Nope. Even if I wanted to, my breasts are large and require lots of support, especially in the early stages of breastfeeding. I couldn't manipulate the baby, the breast, _and_ a cover.

But, I still wouldn't want to. I want to help normalize breastfeeding.

I have seen 2 women at LLL meetings (separate meetings) cover-up.


----------



## Ellien C (Aug 19, 2004)

Never.

But - I think covering is often a regional thing, a new-nursing thing and or a religious/conservative thing. Combine that with a consumer-driven culture that's sexualized breasts and you see a lot of covering.

I do have nursing clothing for when I feel the need to be really discreet. I just took my baby to a work outing and while I'm comfortable nursing in front of strangers and my friends, my male co-workers were another matter - that and it was questionable if the baby should have been there. But it was the baby or the breastpump and I thought the baby would be more fun.


----------



## rhiOrion (Feb 17, 2009)

Depends.

I mostly wear nursing tanks. I have a few where covering would be redundant. They literally show NO skin (these, if anyone is interested).

Otherwise it sort of depends on where I am, who I'm with, who is around, and how I feel that day.

:: EXERCISE TASK A ::
From the forum thread on nursing covers, copy the part that opens with the words containing "I have seen" and closes with "be more fun.".
:: EXERCISE TASK B ::
In the forum thread on nursing covers, what kind of clothing does rhiOrion say she mostly wears?
:: EXERCISE TASK C ::
Carry the forum thread on nursing covers forward from the point where it stops.

:: MATERIAL PROVIDED ::
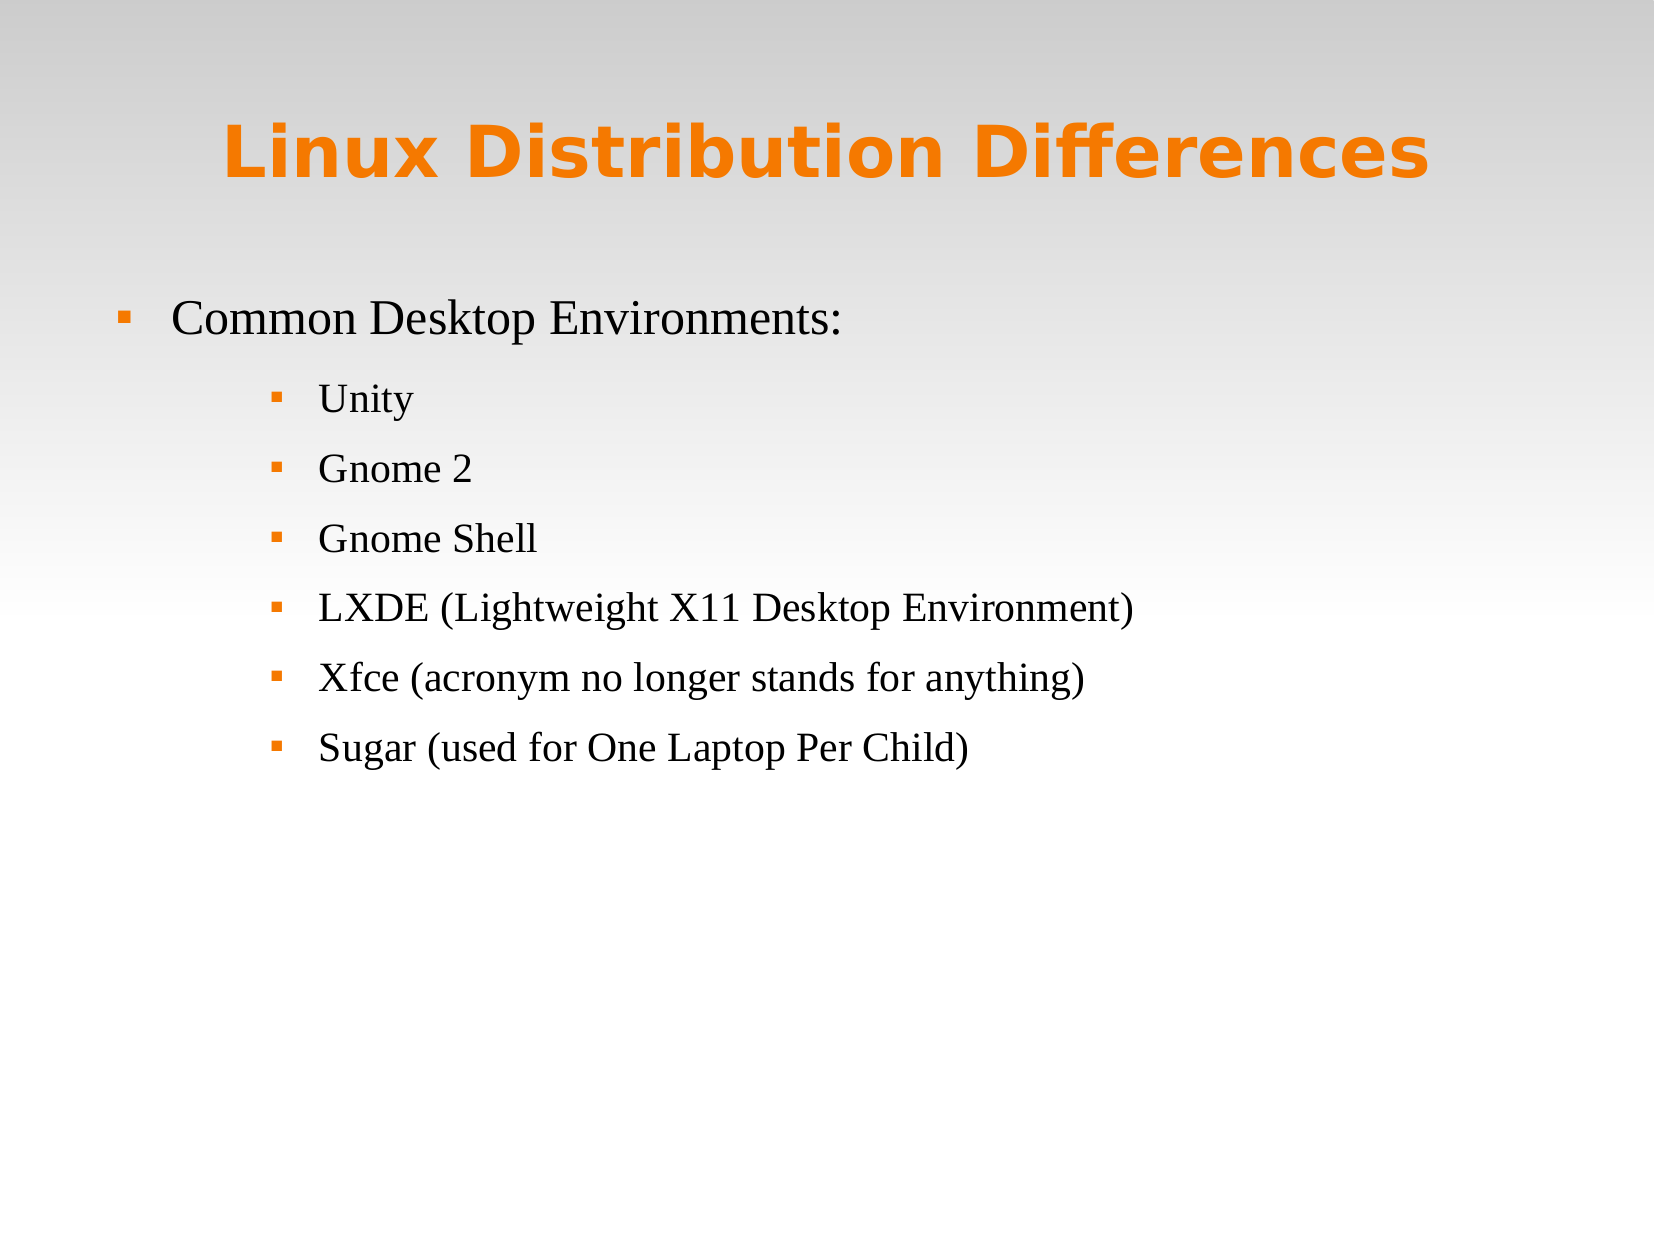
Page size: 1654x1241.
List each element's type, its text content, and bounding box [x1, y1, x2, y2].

:: RIGHT ANSWER A ::
I have seen 2 women at LLL meetings (separate meetings) cover-up.


----------



## Ellien C (Aug 19, 2004)

Never.

But - I think covering is often a regional thing, a new-nursing thing and or a religious/conservative thing. Combine that with a consumer-driven culture that's sexualized breasts and you see a lot of covering.

I do have nursing clothing for when I feel the need to be really discreet. I just took my baby to a work outing and while I'm comfortable nursing in front of strangers and my friends, my male co-workers were another matter - that and it was questionable if the baby should have been there. But it was the baby or the breastpump and I thought the baby would be more fun.

:: RIGHT ANSWER B ::
Nursing tanks.

:: RIGHT ANSWER C ::
But I never completely cover. I usually sort of pull whatever carrier I'm using up over her body, up to maybe her chin. I'm not actually covering her head, or really hiding anything, but I imagine that it makes the people around me feel a bit better.


----------



## lilmissmommy (Jul 2, 2010)

I don't have a cover, but depending on what I'm wearing I try to cover up a little with a burp cloth or a blanket, but I only cover up my breast not my baby. He tends to get distracted while NIP, and puts my boob on display constantly. I try to be a little discreet. It's way too hot in Puerto Rico to cover babies, though I have seen moms do so. Nursing is natural. I don't know why people don't make a big deal how so many babies are being feed formula junk and celebrate/promote breastfeeding more(even extended breasfeeding- which makes some people uncomfortable or critical). Babies need to breastfeed often, no matter where they are! It's our right to feed our children the best!


----------



## Quinalla (May 23, 2005)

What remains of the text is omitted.